BEGIN Records to process

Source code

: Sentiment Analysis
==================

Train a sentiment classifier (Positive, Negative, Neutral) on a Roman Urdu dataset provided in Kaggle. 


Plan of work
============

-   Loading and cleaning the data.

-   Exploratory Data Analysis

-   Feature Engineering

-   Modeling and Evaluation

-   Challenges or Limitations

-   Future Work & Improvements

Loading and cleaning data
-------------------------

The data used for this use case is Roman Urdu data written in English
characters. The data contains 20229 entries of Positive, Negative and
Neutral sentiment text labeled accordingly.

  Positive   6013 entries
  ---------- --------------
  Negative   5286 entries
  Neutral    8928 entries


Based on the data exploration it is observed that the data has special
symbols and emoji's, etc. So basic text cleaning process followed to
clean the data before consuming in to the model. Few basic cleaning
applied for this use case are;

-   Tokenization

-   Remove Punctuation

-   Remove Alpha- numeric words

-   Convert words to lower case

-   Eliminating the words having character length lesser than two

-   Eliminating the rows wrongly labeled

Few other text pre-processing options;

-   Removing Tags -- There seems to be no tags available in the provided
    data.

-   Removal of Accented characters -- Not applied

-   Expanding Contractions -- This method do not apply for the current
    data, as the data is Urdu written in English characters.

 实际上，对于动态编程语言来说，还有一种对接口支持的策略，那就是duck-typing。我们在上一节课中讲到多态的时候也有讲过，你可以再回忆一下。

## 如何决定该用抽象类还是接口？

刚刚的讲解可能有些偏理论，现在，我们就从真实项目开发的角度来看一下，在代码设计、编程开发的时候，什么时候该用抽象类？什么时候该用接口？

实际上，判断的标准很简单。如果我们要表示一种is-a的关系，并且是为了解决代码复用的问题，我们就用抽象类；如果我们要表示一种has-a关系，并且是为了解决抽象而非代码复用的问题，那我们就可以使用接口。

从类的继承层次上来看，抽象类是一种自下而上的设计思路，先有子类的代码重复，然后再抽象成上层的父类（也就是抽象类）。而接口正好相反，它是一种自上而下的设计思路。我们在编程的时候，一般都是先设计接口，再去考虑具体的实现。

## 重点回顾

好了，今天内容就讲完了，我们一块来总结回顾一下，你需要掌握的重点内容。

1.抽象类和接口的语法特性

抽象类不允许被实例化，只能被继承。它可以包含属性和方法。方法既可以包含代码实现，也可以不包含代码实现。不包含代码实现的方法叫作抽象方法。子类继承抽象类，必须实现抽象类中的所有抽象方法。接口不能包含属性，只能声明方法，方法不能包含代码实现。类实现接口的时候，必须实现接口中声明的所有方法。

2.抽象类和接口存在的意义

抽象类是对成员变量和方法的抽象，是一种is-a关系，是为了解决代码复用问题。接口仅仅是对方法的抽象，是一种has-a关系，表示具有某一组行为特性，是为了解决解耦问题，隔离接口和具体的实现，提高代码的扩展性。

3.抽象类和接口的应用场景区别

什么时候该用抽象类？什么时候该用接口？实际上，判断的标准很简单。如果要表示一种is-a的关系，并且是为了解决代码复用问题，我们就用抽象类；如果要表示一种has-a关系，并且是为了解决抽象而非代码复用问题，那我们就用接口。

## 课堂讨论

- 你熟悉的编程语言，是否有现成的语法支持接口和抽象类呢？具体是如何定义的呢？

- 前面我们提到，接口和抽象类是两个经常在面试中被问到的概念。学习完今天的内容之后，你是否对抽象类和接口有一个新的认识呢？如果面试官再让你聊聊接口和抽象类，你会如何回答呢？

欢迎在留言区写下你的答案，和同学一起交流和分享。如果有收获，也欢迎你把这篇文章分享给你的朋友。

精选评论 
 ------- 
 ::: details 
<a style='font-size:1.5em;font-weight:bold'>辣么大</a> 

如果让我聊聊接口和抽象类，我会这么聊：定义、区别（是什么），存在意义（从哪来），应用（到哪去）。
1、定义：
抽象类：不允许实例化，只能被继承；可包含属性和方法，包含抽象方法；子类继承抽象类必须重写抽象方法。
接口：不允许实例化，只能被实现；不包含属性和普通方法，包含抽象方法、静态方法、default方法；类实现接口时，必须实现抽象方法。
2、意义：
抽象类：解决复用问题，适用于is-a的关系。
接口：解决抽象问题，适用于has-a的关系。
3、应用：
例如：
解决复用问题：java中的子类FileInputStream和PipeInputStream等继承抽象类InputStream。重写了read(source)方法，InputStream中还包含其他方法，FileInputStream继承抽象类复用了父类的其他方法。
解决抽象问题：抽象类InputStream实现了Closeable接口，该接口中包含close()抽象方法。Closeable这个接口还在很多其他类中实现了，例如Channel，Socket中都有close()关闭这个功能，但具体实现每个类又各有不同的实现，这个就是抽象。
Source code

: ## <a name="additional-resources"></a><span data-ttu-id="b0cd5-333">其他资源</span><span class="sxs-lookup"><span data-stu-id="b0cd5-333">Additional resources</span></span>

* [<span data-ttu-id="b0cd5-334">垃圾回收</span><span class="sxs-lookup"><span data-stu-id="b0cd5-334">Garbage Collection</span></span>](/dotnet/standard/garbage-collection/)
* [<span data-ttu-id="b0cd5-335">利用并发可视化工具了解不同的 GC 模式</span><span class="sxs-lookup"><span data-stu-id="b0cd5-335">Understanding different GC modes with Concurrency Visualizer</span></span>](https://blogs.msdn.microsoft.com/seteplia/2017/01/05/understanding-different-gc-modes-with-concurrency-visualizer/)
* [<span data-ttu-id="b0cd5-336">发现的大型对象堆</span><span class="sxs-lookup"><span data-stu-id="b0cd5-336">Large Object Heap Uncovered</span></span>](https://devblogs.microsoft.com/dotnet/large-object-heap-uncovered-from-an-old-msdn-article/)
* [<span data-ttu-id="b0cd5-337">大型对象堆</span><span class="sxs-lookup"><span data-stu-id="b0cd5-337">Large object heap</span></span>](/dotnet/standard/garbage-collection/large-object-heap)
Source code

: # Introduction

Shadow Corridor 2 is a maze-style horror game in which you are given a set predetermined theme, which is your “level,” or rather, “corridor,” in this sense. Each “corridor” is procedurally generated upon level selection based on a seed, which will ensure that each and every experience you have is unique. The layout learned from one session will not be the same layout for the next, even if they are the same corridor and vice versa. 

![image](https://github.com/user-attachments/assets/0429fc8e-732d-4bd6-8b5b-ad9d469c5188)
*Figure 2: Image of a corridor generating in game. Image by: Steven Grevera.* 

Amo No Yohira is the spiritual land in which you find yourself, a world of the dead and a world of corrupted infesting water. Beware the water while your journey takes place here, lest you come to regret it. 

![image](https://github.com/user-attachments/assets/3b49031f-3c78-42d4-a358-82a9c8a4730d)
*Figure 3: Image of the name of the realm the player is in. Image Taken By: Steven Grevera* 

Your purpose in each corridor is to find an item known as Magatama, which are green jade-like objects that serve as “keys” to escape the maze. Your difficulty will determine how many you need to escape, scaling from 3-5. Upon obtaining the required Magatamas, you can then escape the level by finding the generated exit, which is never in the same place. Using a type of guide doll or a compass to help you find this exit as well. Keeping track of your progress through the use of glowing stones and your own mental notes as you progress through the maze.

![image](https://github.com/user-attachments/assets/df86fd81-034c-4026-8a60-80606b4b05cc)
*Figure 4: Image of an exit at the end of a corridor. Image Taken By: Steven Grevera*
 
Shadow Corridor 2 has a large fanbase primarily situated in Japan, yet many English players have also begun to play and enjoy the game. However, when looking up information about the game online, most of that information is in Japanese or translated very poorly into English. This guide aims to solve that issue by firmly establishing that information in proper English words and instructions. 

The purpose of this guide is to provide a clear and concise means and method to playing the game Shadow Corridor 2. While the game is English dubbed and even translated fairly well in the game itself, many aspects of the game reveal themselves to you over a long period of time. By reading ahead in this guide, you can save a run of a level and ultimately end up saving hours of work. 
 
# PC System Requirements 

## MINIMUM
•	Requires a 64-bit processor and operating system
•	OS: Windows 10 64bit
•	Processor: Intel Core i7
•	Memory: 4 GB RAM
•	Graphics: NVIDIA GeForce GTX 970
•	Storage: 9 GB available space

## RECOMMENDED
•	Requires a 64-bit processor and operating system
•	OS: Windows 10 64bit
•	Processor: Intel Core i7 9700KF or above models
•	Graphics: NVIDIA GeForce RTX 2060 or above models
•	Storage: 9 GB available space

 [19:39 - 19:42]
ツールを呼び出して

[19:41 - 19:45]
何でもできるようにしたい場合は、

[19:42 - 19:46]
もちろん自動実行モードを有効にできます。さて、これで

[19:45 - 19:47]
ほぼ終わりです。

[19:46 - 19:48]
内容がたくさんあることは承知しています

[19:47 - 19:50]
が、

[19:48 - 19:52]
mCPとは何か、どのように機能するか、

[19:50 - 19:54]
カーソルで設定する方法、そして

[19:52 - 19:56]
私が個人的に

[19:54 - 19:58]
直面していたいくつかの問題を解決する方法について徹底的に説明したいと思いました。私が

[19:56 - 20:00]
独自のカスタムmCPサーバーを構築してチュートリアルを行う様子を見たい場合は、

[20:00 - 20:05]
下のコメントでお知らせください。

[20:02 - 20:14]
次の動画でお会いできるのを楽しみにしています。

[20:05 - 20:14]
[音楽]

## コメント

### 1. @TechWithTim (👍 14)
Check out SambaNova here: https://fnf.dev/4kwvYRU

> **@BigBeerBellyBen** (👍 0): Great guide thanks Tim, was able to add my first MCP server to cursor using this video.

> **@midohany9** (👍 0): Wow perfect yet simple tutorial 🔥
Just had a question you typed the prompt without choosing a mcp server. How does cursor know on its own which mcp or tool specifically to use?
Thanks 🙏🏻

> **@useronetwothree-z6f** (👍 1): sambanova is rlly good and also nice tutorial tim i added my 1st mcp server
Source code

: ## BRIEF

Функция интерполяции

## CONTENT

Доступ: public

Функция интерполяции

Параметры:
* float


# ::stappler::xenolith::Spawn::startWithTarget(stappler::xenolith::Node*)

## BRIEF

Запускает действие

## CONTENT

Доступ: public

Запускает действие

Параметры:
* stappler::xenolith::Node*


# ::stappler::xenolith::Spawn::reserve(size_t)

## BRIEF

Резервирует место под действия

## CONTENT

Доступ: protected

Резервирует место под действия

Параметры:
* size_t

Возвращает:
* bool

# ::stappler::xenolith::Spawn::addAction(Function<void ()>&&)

END Records to process

▸ What you will do: Would you please repeat exactly the lines above, starting at the line with "Amo No Yohira" and stopping at the line with "corridor. Image Taken By: Steven Grevera*", both included?

▸ Answer section:
Amo No Yohira is the spiritual land in which you find yourself, a world of the dead and a world of corrupted infesting water. Beware the water while your journey takes place here, lest you come to regret it. 

![image](https://github.com/user-attachments/assets/3b49031f-3c78-42d4-a358-82a9c8a4730d)
*Figure 3: Image of the name of the realm the player is in. Image Taken By: Steven Grevera* 

Your purpose in each corridor is to find an item known as Magatama, which are green jade-like objects that serve as “keys” to escape the maze. Your difficulty will determine how many you need to escape, scaling from 3-5. Upon obtaining the required Magatamas, you can then escape the level by finding the generated exit, which is never in the same place. Using a type of guide doll or a compass to help you find this exit as well. Keeping track of your progress through the use of glowing stones and your own mental notes as you progress through the maze.

![image](https://github.com/user-attachments/assets/df86fd81-034c-4026-8a60-80606b4b05cc)
*Figure 4: Image of an exit at the end of a corridor. Image Taken By: Steven Grevera*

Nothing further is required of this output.